Many of his students go on to find work directly after high school, and many go on to earn degrees.

“One of the big misconceptions we have as parents in this society is that if a kid’s taking this class, they’re only going to ever pound nails for rest of their life. That’s not true,” he said. “Those jobs exist, and those jobs are good. So is the plumbing job, the electrical job, the HVAC job … there’s tons of money to be made in those fields.”

Williamson prepares his students both for jobs and for continuing their studies. His students have built a small-scale house, generated computer-designed construction plans and installed electrical and plumbing systems, drywall, flooring and more.

“What we’re training the kids to do coming out of this program is basically that kids have two options,” he said. “They can go directly into the work force and start working. They have the basic skills for that. Or, they can go on to a post-secondary school … and go for an associate degree or four-year management degree.”

He said the students have an opportunity to earn five college credits through the construction trades program.

Nolan Robinson, an 11th-grade student, said he enjoyed learning under Williamson’s teaching.

“It’s been great. It gives me a better understanding than just trying to go out and do it myself. He’s a great teacher, and he teaches us well,” Robinson said. “The floor systems we’re doing right now … if you want to build a house, you have to know how to do that exactly right.”

Robinson said he enjoyed the chance to learn more about the trade.

“If I ever went and did my own business, I’d look back on what I did here and go from there,” he said. “I’m just glad we have this opportunity. Some schools don’t have these opportunities.”

Randy J. Zangara, district career and technical education director, said the teaching excellence recognition shows exactly what kind of teacher Williamson is.

“It exemplifies a lot of different things. No. 1, it shows the strength of him as an educator. That’s undisputed.
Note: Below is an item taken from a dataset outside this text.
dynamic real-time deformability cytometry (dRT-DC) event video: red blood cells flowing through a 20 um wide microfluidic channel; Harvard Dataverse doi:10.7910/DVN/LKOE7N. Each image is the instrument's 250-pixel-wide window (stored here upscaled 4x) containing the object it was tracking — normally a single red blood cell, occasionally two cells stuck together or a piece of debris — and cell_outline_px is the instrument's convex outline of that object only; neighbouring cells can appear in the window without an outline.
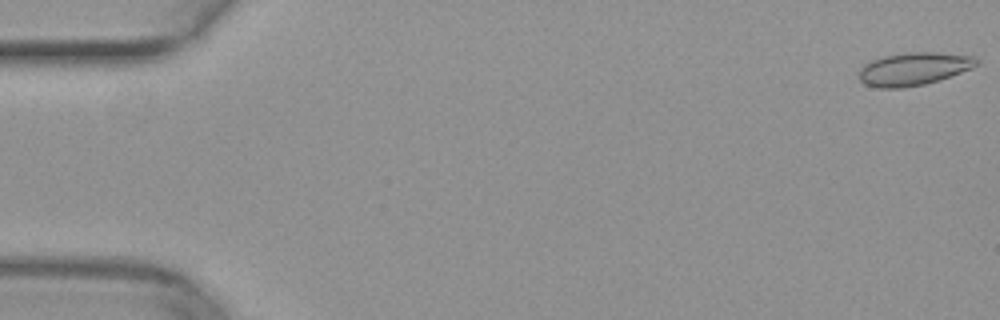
{"species": "common noctule bat (a hibernating species)", "species_latin": "Nyctalus noctula", "temperature_condition": "warm", "stored_images_in_passage": 51, "camera_frame_rate_fps": 3000, "um_per_image_px": 0.085, "animal": {"sex": "female", "body_mass_g": 29.2, "forearm_length_mm": 56.3}, "frame": {"image": 1, "passage_image": 1, "time_ms": 0.0, "image_size_px": [1000, 320], "cell_outline_px": [[980, 64], [972, 68], [924, 84], [904, 88], [880, 88], [864, 84], [860, 80], [860, 68], [864, 64], [872, 60], [884, 56], [908, 52], [936, 52], [972, 56], [980, 60]], "centroid_in_image_um": [77.66, 5.85], "position_along_channel_um": 7.3, "area_um2": 22.37}}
He has a very good resume of what he’s done throughout the track of his career,” Zangara said. “It also exemplifies the strength of our program and the kind of students that we push through there.”

He said it also shows the strength of the local industry.

“We have a very strong construction community, and that is something that really drives our program,” he said.

The program is sponsored by West Branch Susquehanna Builders Association, where Williamson also happens to be vice president, and by the Occupational Advisory Committee.

“It’s a whole, well-rounded community effort,” Zangara said. “And, on top of it, to throw in the strength of our school district to be able to provide a program like that with the support of the administration … we see the value in trying to create individuals to be beneficial to our community to work in someday.”

He said having recognition like this finalist choice really shows the community just how strong the program is.

“I think it’s great we have a teacher recognized for it,” he said. “I know his heart and soul goes into getting his kids to be the best that they can be someday, whether it’s that they go on to the military, go on to college or just leaving and getting a job in a trades field.”

Zangara said he is proud of Williamson and of all the students who have the opportunity to work with the program.